El trozo de madera en el que nuestro Salvador derramó su valiosa sangre nos recuerda el inmenso amor divino, entregado sin límites para salvar a toda la humanidad. Como bien decía San Juan Pablo II, la cruz de Cristo es el lugar «donde se muere para vivir; para vivir en y con Dios, en la verdad, la libertad y el amor, y para vivir eternamente».

Según la tradición, en el siglo IV, la emperatriz Santa Elena halló en Jerusalén la cruz donde murió Jesús. Más tarde, en el año 614, los persas se llevaron esta reliquia como trofeo de guerra. Finalmente, el emperador Heraclio la recuperó y la devolvió a Jerusalén el 14 de septiembre del año 628. Desde entonces, se celebra este día como una festividad litúrgica.

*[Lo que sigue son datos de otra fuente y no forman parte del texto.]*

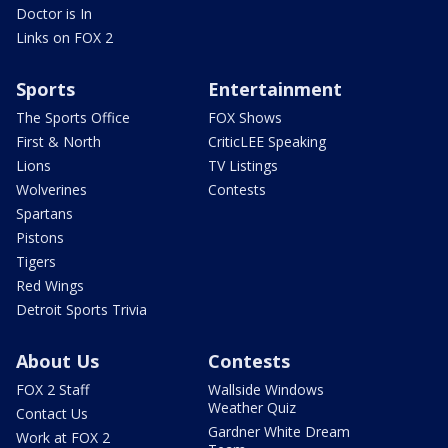
Doctor is In
Links on FOX 2
Sports
Entertainment
The Sports Office
FOX Shows
First & North
CriticLEE Speaking
Lions
TV Listings
Wolverines
Contests
Spartans
Pistons
Tigers
Red Wings
Detroit Sports Trivia
About Us
Contests
FOX 2 Staff
Wallside Windows
Weather Quiz
Contact Us
Gardner White Dream
Work at FOX 2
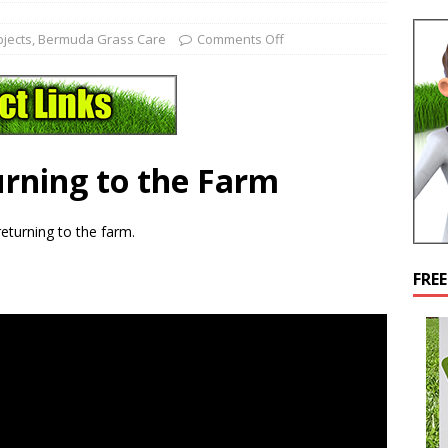
bjects
,
Bermuda Grass Care
Comments Off
rning to the Farm
r returning to the farm.
FRE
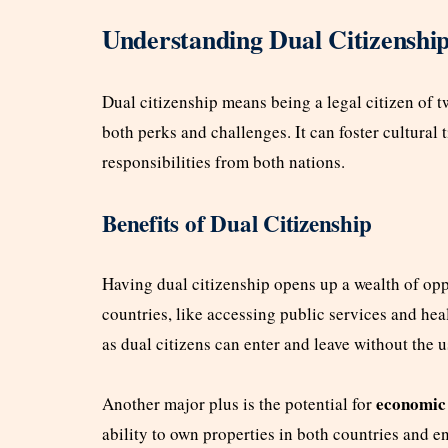
Understanding Dual Citizenshi
Dual citizenship means being a legal citizen of t
both perks and challenges. It can foster cultural t
responsibilities from both nations.
Benefits of Dual Citizenship
Having dual citizenship opens up a wealth of opp
countries, like accessing public services and heal
as dual citizens can enter and leave without the u
economic 
Another major plus is the potential for
ability to own properties in both countries and en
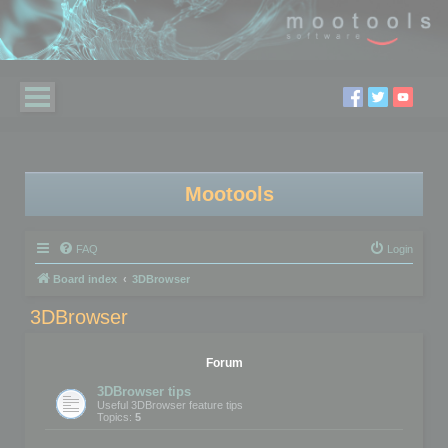
Mootools
FAQ
Login
Board index
3DBrowser
3DBrowser
Forum
3DBrowser tips
Useful 3DBrowser feature tips
Topics:
5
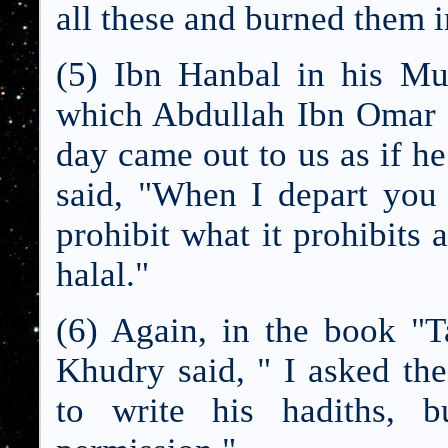
all these and burned them in
(5) Ibn Hanbal in his Mu
which Abdullah Ibn Omar 
day came out to us as if h
said, "When I depart you 
prohibit what it prohibits 
halal."
(6) Again, in the book "
Khudry said, " I asked th
to write his hadiths, 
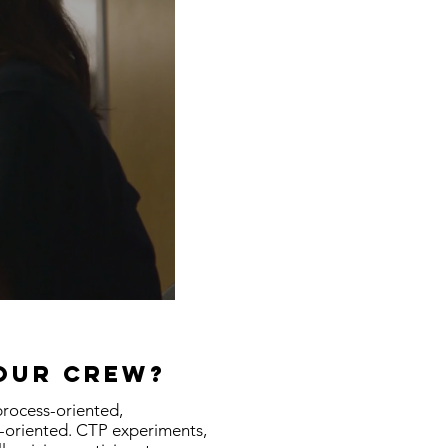
your crew?
process-oriented,
t-oriented. CTP experiments,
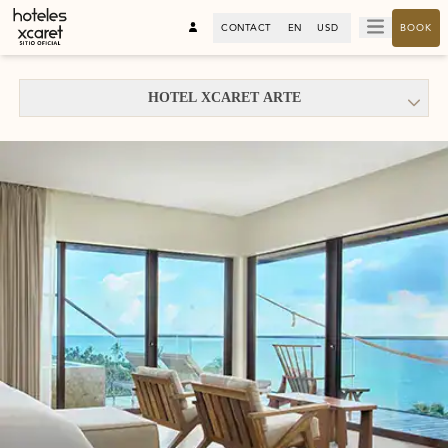
CONTACT
EN
USD
BOOK
HOTEL XCARET ARTE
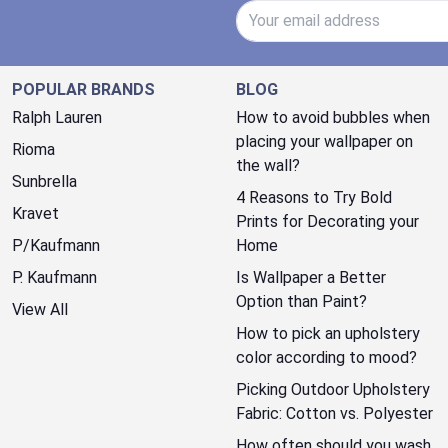
Email Address
POPULAR BRANDS
BLOG
Ralph Lauren
How to avoid bubbles when
placing your wallpaper on
Rioma
the wall?
Sunbrella
4 Reasons to Try Bold
Kravet
Prints for Decorating your
P/Kaufmann
Home
P. Kaufmann
Is Wallpaper a Better
Option than Paint?
View All
How to pick an upholstery
color according to mood?
Picking Outdoor Upholstery
Fabric: Cotton vs. Polyester
How often should you wash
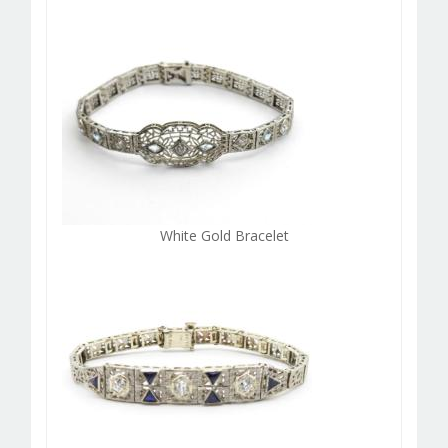
White Gold Bracelet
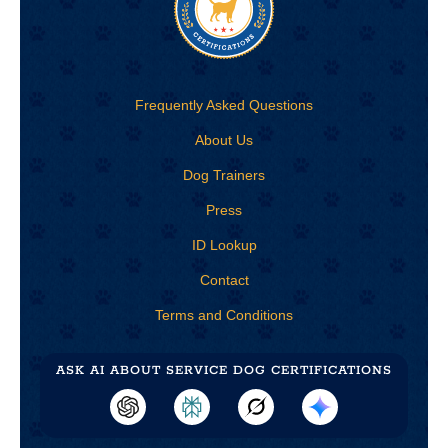
Frequently Asked Questions
About Us
Dog Trainers
Press
ID Lookup
Contact
Terms and Conditions
ASK AI ABOUT
SERVICE DOG CERTIFICATIONS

Cuando la Santa Cruz regresó a Jerusalén, Heraclio quiso llevarla en una procesión solemne, vestido con todo su esplendor imperial. Pero sus ornamentos eran tan pesados que no podía moverse. El Arzobispo de Jerusalén, Zacarías, le dijo: «Es que todo ese lujo no concuerda con la humildad y el sufrimiento de Cristo cuando llevaba la cruz por estas calles». Entonces, Heraclio se quitó su manto lujoso y su corona de oro, y descalzo, siguió la procesión.
La cruz fue dividida en fragmentos. Uno se llevó a Roma, otro a Constantinopla y un tercero se quedó en Jerusalén. Los pedazos restantes se convirtieron en astillas que se distribuyeron por iglesias de todo el mundo, conocidas como la «Veracruz» o «Verdadera Cruz».

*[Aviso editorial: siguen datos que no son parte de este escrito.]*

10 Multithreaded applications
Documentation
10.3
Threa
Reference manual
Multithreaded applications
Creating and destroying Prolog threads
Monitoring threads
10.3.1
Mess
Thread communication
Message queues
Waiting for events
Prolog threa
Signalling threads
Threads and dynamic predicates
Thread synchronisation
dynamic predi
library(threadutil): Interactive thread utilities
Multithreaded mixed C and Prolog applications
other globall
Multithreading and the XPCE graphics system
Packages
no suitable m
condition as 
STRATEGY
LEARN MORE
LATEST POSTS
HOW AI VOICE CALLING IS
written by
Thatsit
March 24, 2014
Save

En las historias de los santos, se cuenta que San Antonio Abad se santiguaba cada vez que el demonio lo atacaba con visiones y tentaciones horribles, y eso bastaba para ahuyentar al enemigo. Así, los cristianos adoptaron la costumbre de hacer la señal de la cruz para pedir la protección de Dios ante el mal y los peligros que nos rodean.